◆ AIM OF THE EXERCISE: Across the entries below, determine how many lines include the word "واحدة". State only the resulting number.

◆ Saved entries:
▬▬▬▬▬▬
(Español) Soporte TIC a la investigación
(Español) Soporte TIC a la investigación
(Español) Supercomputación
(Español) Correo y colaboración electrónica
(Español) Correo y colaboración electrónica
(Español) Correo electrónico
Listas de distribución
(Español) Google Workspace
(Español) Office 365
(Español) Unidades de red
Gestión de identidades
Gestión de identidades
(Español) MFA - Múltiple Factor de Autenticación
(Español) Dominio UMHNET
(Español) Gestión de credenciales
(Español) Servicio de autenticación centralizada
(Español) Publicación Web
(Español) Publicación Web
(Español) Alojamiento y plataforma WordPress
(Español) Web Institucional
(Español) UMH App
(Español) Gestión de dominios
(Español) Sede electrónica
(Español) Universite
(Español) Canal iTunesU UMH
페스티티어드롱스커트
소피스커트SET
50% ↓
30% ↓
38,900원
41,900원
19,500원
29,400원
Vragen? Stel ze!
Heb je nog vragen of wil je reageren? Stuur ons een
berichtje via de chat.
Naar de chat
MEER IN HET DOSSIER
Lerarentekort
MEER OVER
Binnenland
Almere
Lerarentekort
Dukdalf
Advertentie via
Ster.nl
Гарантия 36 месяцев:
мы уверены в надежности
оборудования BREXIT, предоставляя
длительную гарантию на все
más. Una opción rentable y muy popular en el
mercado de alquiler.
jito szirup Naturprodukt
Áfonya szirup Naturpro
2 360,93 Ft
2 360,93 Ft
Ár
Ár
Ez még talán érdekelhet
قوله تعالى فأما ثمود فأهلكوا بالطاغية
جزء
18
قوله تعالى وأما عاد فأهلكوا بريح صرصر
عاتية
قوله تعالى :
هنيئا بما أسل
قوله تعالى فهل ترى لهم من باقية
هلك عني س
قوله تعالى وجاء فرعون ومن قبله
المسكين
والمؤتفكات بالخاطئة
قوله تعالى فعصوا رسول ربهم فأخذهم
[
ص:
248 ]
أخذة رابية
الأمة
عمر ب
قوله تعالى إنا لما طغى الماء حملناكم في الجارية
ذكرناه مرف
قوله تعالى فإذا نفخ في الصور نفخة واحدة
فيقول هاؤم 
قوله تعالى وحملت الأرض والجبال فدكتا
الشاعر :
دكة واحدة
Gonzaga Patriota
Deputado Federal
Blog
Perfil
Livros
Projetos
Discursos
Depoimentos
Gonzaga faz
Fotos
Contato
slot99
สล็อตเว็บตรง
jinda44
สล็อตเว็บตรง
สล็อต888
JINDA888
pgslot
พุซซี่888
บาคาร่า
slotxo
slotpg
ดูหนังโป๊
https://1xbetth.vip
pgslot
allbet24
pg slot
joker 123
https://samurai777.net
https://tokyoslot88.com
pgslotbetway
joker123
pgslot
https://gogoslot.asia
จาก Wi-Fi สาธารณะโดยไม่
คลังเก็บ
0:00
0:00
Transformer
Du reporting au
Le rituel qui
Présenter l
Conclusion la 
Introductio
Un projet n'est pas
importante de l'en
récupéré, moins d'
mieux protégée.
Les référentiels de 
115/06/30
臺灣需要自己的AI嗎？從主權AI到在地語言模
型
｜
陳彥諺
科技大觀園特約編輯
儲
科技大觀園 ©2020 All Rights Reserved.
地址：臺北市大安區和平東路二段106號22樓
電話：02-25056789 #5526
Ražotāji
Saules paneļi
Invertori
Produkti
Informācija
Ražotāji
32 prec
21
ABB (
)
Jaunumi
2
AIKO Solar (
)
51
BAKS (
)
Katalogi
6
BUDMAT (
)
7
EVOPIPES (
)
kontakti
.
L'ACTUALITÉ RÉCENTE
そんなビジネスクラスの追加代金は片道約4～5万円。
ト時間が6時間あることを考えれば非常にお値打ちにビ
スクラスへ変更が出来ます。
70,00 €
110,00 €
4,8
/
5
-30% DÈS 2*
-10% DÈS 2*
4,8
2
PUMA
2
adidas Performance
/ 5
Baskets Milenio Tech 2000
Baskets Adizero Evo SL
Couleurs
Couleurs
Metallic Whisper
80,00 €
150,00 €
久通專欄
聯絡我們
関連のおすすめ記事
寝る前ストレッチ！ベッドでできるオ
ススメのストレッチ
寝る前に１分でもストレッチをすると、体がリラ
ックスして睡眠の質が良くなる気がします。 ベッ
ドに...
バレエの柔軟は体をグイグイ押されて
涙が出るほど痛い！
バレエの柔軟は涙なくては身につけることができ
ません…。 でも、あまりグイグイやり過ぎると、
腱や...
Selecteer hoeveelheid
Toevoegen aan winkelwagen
▬▬▬▬▬▬
◆ RESPONSE: 2